Morrison treats bi-sexuality as a big deal for his argument. It’s really not. I do not think the word means what he thinks it means. This is only the “biggest problem” and a “binary assumption” because Morrison has earlier redefined “gay” to not be a label that can “technically” describe the identity of a bi-sexual person.

Once he ‘establishes’ this conclusion, and the related conclusion that only one in four gay men, or one in 16 lesbian women, or about 1% of the male population are homosexual rather than bi-sexual (page 55), he reaches an interesting conclusion from this data:

“One helpful way of understanding sexual attraction is to think of it as a spectrum upon which every person appears, and when it comes to same-sex attraction, the genetic influence upon a person’s position on that spectrum is minor, at best. Put simply, if we use the terminology in the way in which it is normally used, a person is not born gay.”— Born This Way, Page 56

But what about the one percent of people who don’t experience a broad part of the sexuality spectrum? What about the one in four gay men who identify as 100% same sex attracted? Who are not, even according to his data, bi-sexual? How does this conclusion not simply further marginalise the already marginalised?

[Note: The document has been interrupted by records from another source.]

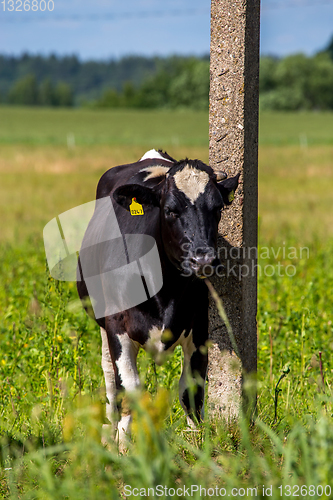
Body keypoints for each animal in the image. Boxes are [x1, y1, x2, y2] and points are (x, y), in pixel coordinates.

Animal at [77, 147, 239, 446]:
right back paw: (110, 429)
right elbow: (128, 386)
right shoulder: (116, 324)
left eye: (218, 209)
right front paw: (124, 445)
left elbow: (190, 390)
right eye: (170, 210)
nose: (203, 259)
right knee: (109, 376)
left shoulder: (200, 326)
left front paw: (196, 441)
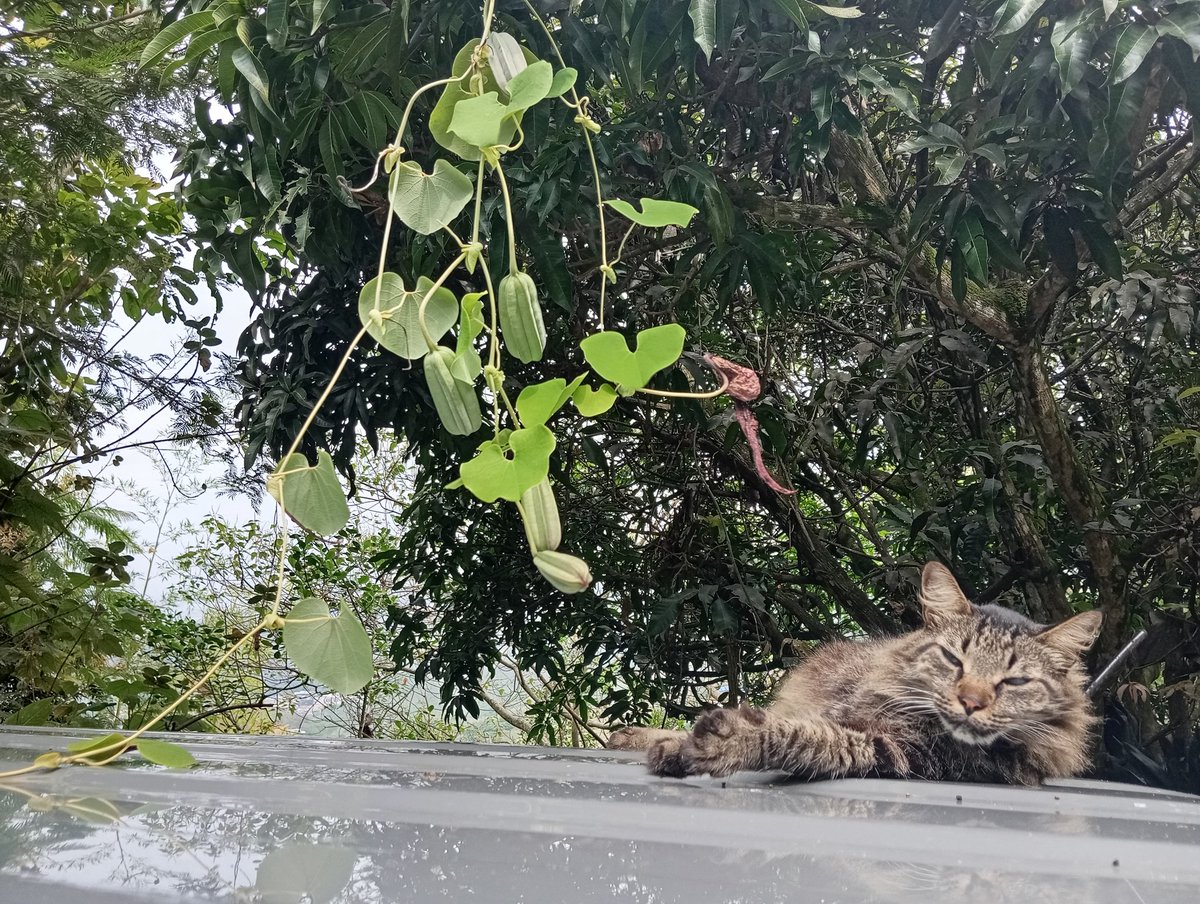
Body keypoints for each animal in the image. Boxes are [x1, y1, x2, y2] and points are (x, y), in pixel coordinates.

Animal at [609, 564, 1104, 782]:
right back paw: (628, 736)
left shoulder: (893, 752)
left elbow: (799, 736)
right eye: (953, 661)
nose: (971, 702)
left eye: (1014, 681)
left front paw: (725, 742)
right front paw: (675, 744)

Conclusion: This is not the book the church wants, or needs, about homosexuality

While there is much to like in this book, and Morrison has set out to provide a resource that will benefit Christians confronted with a world that is increasingly hostile to Christianity and the Biblical view of sex, the problems with this book, problems that will be immediately apparent to those who experience same sex attraction and anybody who understands what it is that people who identify as homosexual are seeking through their relationships, means it fails as a resource.

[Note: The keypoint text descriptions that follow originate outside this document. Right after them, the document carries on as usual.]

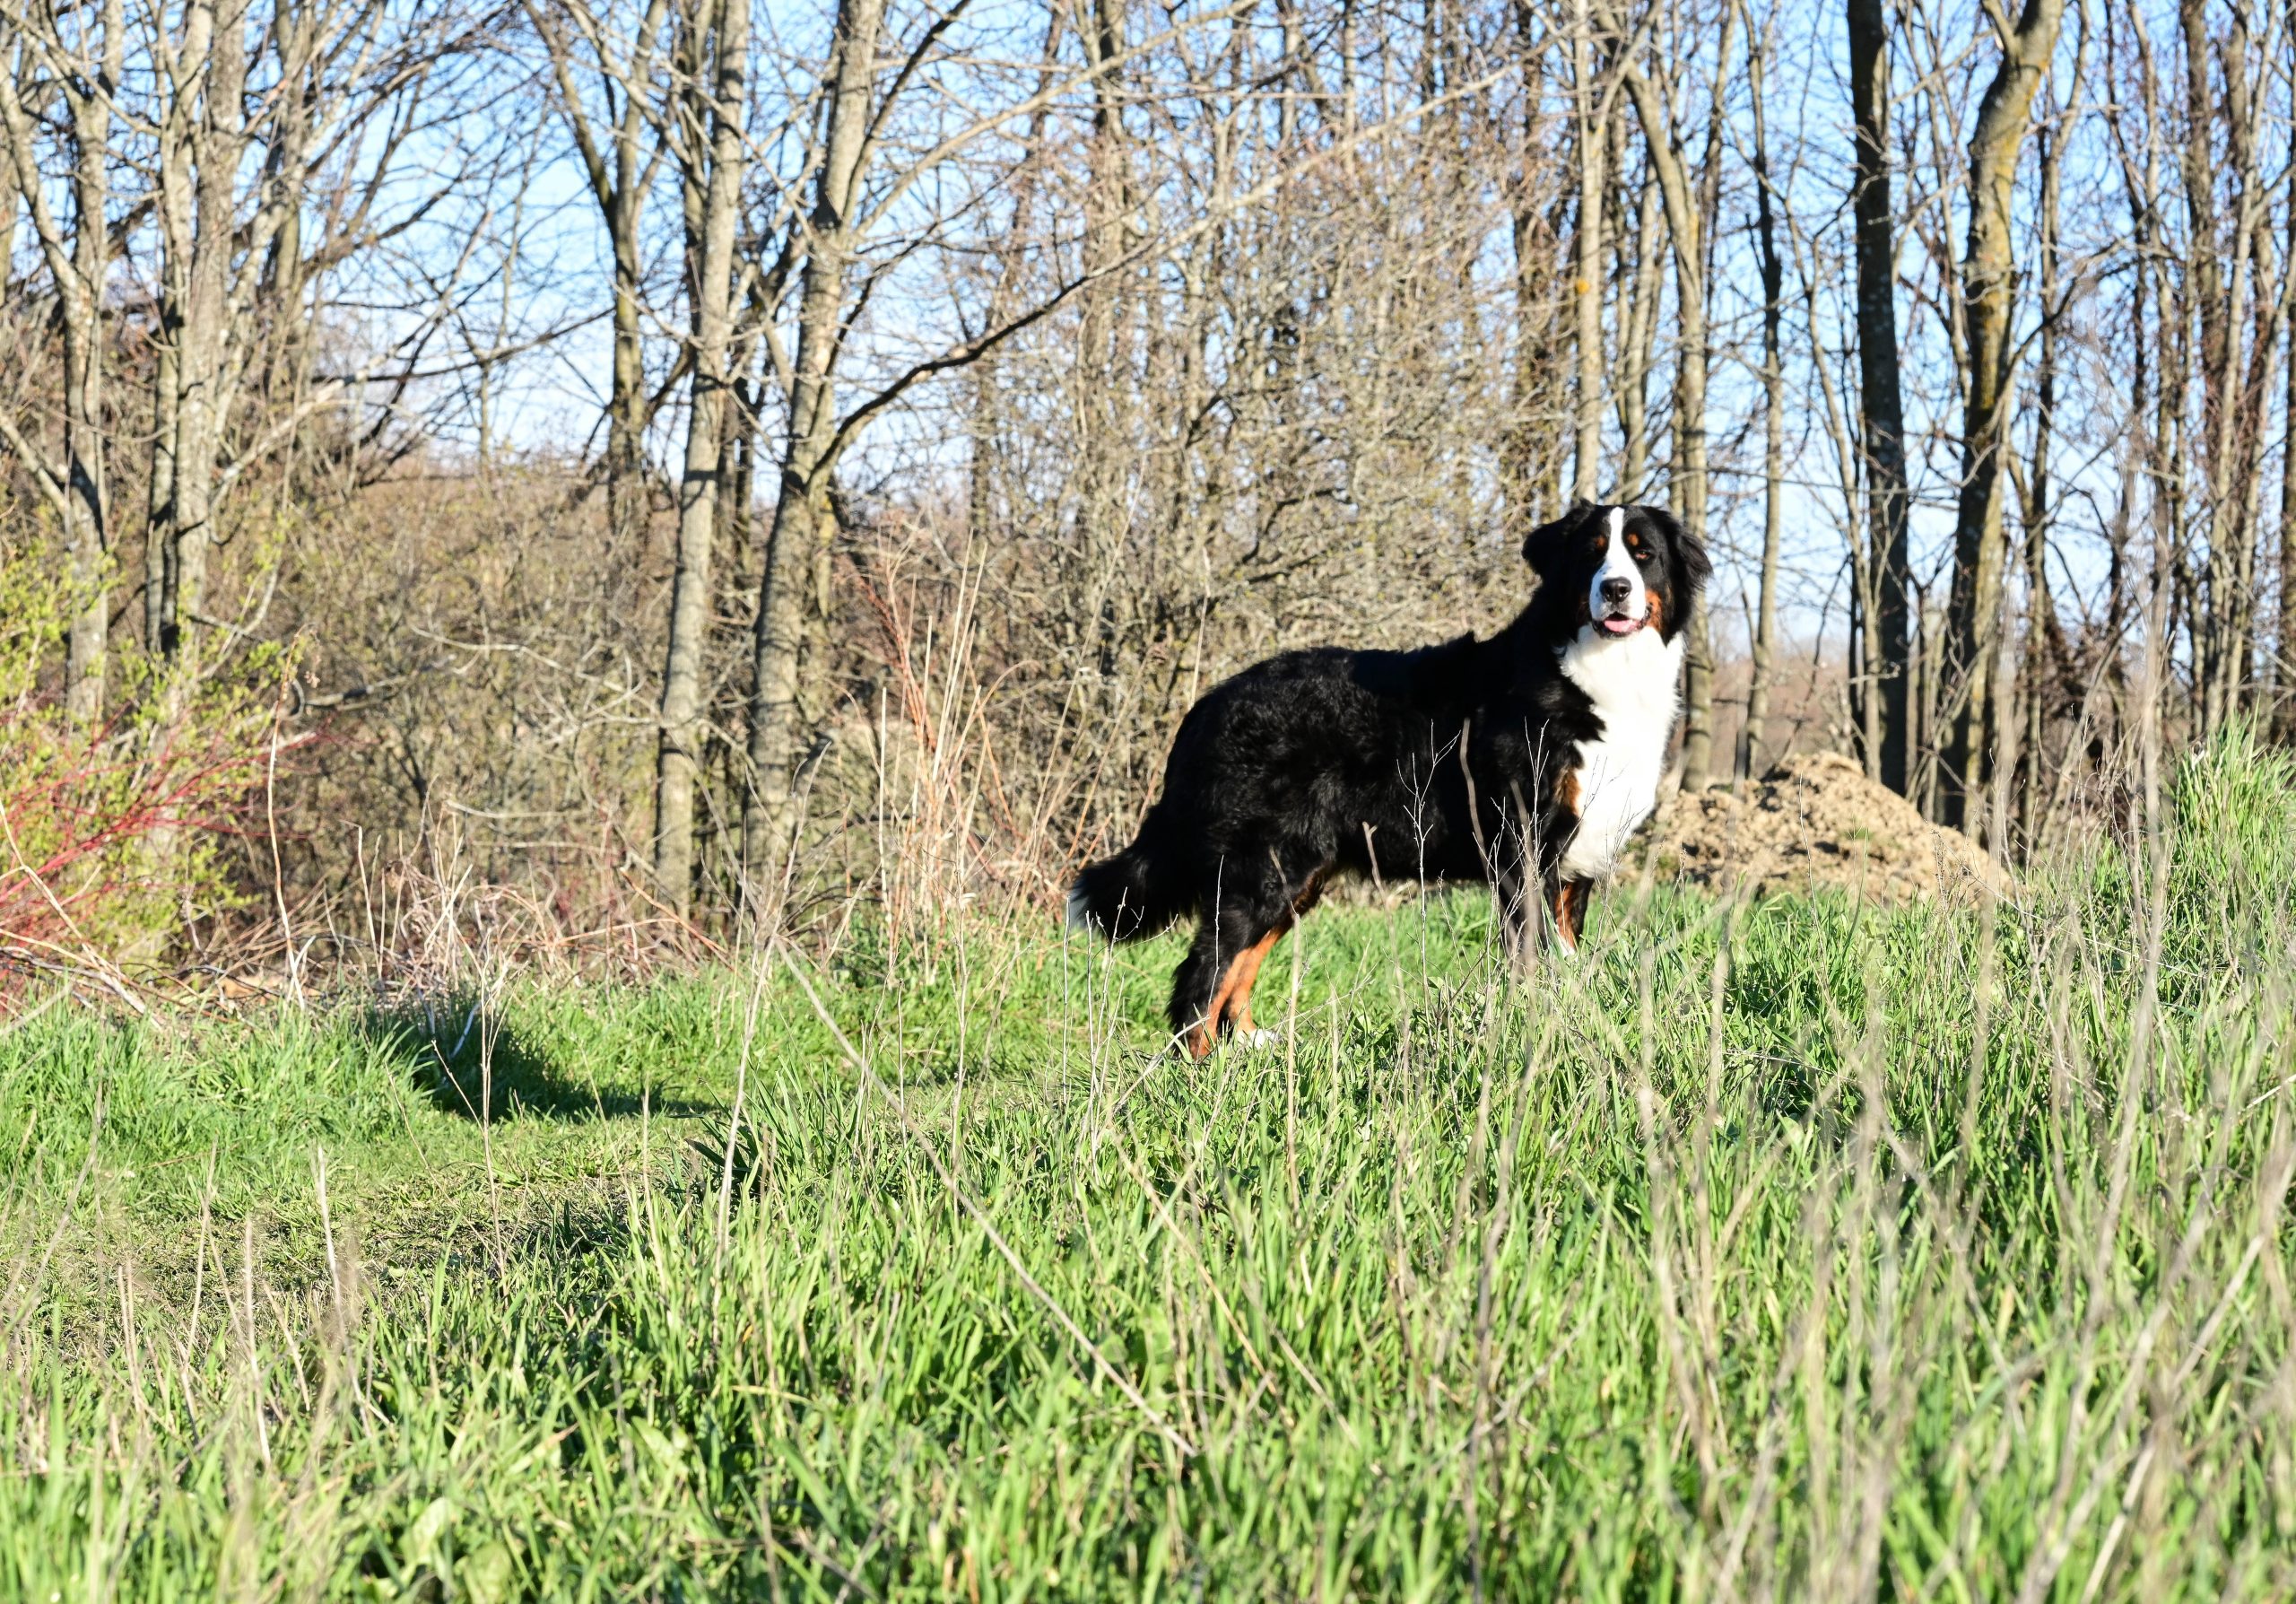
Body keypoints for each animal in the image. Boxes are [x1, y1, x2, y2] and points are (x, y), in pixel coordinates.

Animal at [1067, 501, 1710, 1058]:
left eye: (1643, 555)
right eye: (1591, 556)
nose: (1616, 589)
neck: (1597, 675)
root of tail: (1207, 705)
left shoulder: (1578, 859)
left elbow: (1566, 950)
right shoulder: (1523, 847)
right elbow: (1536, 956)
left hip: (1298, 875)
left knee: (1238, 966)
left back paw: (1250, 1046)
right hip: (1262, 868)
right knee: (1203, 975)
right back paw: (1202, 1073)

It is not a book we can recommend. It’s not a book that people who minister to Christians trying to figure out the implications their sexuality has for their faith can recommend.

Nathan: I’ve written about another way Christians can approach what Morrison calls the “universal lie” of “born this way” elsewhere. It requires acknowledging that we’re all born this way, all born with a sexuality that deviates from the sort of relationships God created us to enjoy. It requires acknowledging that we’re all born desiring the same love as one another, however that manifests. And it requires us to acknowledge that we are reborn, and our understanding of love transformed, through the death and resurrection of Jesus that frees us from slavery to our natural, broken, humanity.

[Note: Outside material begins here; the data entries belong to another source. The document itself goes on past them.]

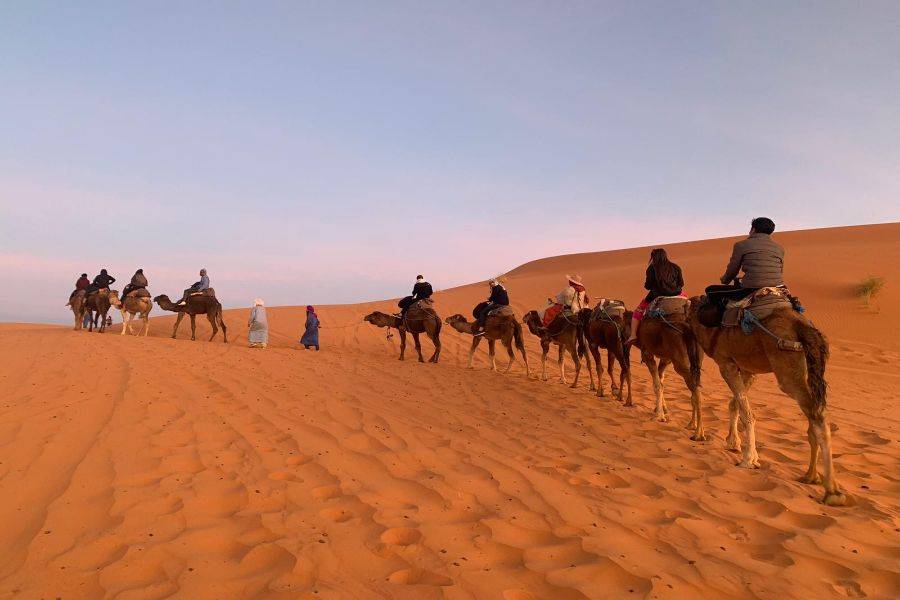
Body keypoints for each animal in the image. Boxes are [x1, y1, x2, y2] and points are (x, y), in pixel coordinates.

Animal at [634, 299, 705, 441]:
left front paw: (659, 416)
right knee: (694, 388)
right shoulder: (666, 359)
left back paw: (698, 434)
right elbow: (661, 381)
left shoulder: (647, 354)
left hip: (680, 360)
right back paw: (691, 424)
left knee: (696, 391)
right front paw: (661, 410)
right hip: (696, 359)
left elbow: (657, 385)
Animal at [687, 297, 845, 506]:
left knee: (817, 416)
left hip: (788, 371)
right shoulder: (747, 369)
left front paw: (749, 459)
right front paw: (733, 443)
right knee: (815, 416)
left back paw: (833, 491)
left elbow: (747, 413)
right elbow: (735, 405)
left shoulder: (726, 364)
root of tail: (805, 328)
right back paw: (811, 476)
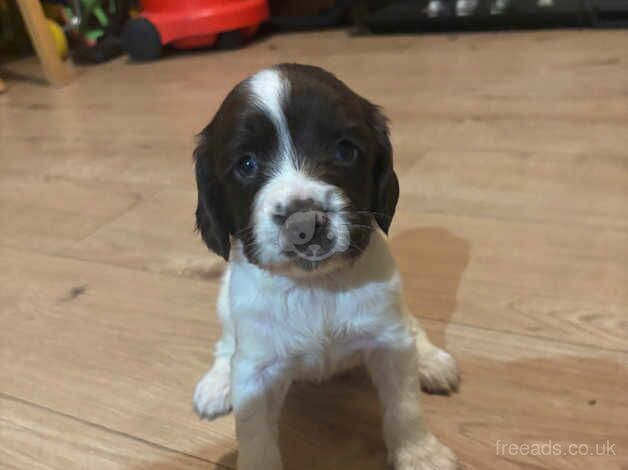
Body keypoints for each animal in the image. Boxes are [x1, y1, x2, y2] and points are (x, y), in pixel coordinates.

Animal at [189, 63, 458, 470]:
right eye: (246, 164)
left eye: (345, 150)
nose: (304, 224)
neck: (315, 286)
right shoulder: (256, 371)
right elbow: (255, 435)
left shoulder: (389, 341)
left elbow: (404, 407)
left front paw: (420, 455)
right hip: (224, 306)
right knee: (225, 344)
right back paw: (217, 383)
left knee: (413, 326)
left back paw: (430, 360)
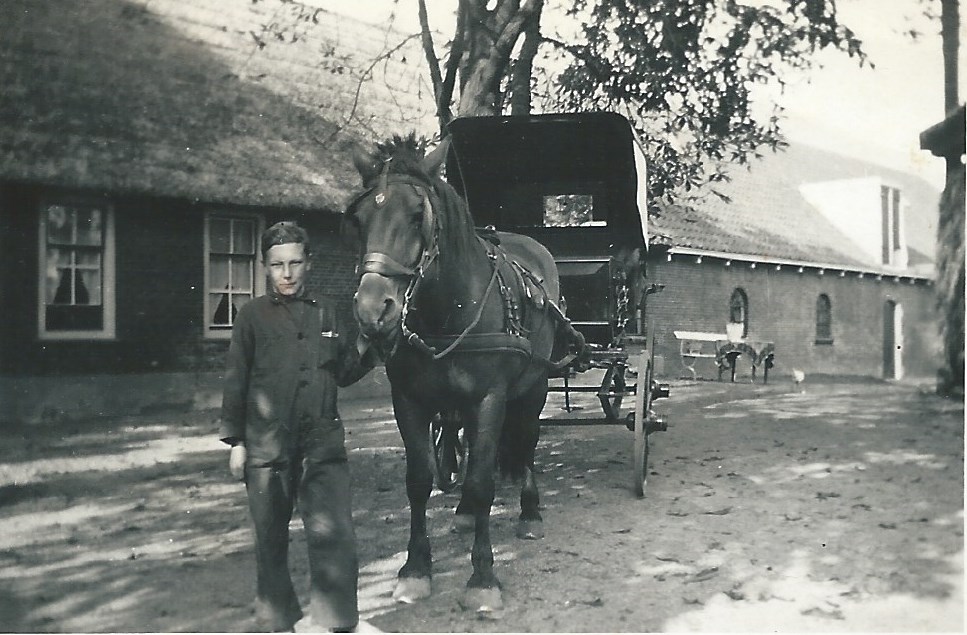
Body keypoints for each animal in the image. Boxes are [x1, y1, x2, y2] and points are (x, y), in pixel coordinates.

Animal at [350, 133, 588, 612]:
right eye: (360, 219)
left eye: (417, 215)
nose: (372, 311)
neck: (448, 309)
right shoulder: (409, 400)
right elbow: (419, 480)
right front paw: (415, 568)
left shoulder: (490, 398)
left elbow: (481, 482)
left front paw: (482, 576)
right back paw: (462, 514)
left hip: (533, 387)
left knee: (528, 440)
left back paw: (530, 511)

Mitch: If people want to read just one book on this issue, and a book that pitches at about this level that is helpful then I would recommend Is God anti-gay? by Sam Allberry.

Steve’s Response (updated September 2017)

“Dear Nathan,
Thanks for this review. It’s really helped my sales in QLD and beyond. Can you please also review my new book “The Path of Purity”? It’s not getting great sales north of the NSW border yet…
Thanks”

 

One might assume the drop in sales for book two is because people read the first book and found this review accurately reflected its content.